When “Prostitute” is the only part of your band’s identity that the Powers That Be Deportin’ might find appealing, you and yours could be a touch fucked. This concern was apparent when talking to the band’s cofounders Moe (vocals, guitars, keyboards, sampling, lyrics) and Andrew (drums, sampling, lyrics) during the time allotted for the two men’s respective lunch breaks. (Like their namesake, Prostitute are workers, baby.)
“There was a manifesto that was supposed to be released along with the vinyl that we had to pull at this point because of what’s going on,” Moe explains wearily, his obvious sweetness in direct contrast to the “Arabian prince who thinks he’s hot shit” aspect to his personality that he inhabits on stage. “There’s a bunch of stuff we’ve tried to do, now or in the past, that has leaned more into what interests us and maybe more so the message, but we also don't want our personal lives affected. We’re straddling a line between playing it safe and going all out.” He pauses before adding, “Things aren’t looking too good now, you know? Arabs are being arrested for any fucking reason now. Anybody’s being arrested for any reason now. And yeah, it’s...sorry, what was your original question?”

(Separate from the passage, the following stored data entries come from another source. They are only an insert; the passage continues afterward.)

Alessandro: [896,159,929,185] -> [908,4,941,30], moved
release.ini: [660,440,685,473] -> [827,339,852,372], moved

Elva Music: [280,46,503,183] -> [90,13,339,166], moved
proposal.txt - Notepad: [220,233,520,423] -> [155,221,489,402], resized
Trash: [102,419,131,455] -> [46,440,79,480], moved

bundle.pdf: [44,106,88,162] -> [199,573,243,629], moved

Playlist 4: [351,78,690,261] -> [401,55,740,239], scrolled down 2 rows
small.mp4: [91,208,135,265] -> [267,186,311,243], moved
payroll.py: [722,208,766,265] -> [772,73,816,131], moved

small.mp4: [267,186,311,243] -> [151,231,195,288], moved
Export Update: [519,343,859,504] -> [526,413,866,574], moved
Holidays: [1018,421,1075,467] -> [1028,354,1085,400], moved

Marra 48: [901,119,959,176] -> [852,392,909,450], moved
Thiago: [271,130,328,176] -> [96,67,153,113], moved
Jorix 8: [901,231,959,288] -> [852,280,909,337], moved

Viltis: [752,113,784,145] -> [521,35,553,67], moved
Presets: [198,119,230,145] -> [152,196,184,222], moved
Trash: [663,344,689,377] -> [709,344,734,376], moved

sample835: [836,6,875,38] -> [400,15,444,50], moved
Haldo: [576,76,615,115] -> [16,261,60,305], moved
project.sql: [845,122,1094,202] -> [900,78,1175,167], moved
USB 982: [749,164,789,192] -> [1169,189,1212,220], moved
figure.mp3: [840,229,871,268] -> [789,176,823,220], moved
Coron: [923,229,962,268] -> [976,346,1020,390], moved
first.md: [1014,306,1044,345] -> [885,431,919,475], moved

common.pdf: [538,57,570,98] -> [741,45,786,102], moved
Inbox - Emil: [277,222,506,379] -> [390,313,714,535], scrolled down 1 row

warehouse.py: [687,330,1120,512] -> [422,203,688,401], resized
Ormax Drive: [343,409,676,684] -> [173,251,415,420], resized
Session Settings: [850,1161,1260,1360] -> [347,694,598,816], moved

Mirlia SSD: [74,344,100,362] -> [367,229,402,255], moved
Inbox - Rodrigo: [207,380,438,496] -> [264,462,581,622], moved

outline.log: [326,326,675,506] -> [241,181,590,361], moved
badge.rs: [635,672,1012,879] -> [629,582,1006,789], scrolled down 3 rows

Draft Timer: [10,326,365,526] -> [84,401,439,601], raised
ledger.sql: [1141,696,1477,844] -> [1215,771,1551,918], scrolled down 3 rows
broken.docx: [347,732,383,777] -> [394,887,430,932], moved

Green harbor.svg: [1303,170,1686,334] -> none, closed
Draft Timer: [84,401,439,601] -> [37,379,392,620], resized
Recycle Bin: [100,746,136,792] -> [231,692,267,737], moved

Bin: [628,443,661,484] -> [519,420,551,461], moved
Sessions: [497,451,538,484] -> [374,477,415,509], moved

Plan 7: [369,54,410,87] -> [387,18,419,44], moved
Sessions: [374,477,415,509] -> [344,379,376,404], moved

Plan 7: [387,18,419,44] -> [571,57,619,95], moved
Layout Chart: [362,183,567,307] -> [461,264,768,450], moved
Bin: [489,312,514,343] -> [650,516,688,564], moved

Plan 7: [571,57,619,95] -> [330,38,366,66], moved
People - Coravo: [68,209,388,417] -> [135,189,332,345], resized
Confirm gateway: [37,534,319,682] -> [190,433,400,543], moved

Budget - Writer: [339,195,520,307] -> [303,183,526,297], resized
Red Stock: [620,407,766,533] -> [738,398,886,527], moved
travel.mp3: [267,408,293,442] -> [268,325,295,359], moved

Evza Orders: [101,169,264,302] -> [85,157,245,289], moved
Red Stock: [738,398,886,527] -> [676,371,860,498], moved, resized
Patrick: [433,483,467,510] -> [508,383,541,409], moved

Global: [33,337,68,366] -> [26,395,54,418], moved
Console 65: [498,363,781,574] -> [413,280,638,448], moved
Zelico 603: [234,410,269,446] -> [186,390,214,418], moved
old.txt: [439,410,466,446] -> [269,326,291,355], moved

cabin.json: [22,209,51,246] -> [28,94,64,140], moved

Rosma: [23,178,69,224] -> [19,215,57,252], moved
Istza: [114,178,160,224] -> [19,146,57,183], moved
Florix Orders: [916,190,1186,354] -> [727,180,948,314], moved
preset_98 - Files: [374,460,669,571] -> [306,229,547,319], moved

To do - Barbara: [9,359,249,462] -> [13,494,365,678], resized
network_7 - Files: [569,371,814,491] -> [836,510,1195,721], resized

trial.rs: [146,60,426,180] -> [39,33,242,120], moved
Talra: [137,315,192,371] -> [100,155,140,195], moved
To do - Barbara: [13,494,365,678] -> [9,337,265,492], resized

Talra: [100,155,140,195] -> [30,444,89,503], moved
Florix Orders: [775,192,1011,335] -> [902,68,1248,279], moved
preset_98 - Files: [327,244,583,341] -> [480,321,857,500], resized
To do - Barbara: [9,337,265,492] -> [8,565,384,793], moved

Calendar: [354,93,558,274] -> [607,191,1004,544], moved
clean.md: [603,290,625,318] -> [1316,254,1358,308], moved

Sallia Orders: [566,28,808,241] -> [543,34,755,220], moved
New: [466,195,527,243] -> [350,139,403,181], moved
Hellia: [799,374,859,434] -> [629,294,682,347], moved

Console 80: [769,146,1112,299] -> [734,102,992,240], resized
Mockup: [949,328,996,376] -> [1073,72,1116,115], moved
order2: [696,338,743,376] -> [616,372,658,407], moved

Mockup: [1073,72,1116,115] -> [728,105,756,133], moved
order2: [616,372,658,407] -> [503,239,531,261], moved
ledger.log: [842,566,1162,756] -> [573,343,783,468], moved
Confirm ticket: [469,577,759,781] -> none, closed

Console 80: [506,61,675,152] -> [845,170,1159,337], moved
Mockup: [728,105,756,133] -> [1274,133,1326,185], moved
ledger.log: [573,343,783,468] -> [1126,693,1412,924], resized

I’d asked if the intention was always to combine post-punk and Middle Eastern music. A question that would have once been anodyne bordering on banal, now complexified by the latter part. Regardless of any agents of the state eventually claiming otherwise, Andrew and Moe’s answers to the question make clear that Prostitute are still a rock band. They’re two longtime friends (later joined by Dylan, Ross, and Brett) who wanted to combine a shared affection for sampling, for post-punk acts like Women and Preoccupations, with Moe’s interest in Aphex Twin and horror soundtracks like Silent Hill and The Shining. Like any rock band, Prostitute’s journey consists of countless shows played to the bartender and was delayed by both COVID and the hassle of convincing friends in their late 20s to risk it all for potential, at best, mid-tier notoriety and no bucks.
Now, with the label sharks circling—whether out of identity/atrocity profiteering or based on the undeniable merits of Prostitute’s mix of death disco verve and dabke-in-the-pit propulsion—what started as “kids just having fun” has all the thrills and headaches of potential success and/or complete ruination. As with any proper band, the two quibble about to what degree either politics or theatrical provocations were “baked into” the project, but they both agree that, as Moe puts it, “the parameters that Andrew and I have kind of instilled and agreed to are: It has a Middle Eastern influence to it or a sound to it and it’s also, you know, chaotic and heavy and just sounds like fucking war.” If this is Prostitute’s idea of “playing it safe,” their “going all out” just might make post-punk great after all (inshallah).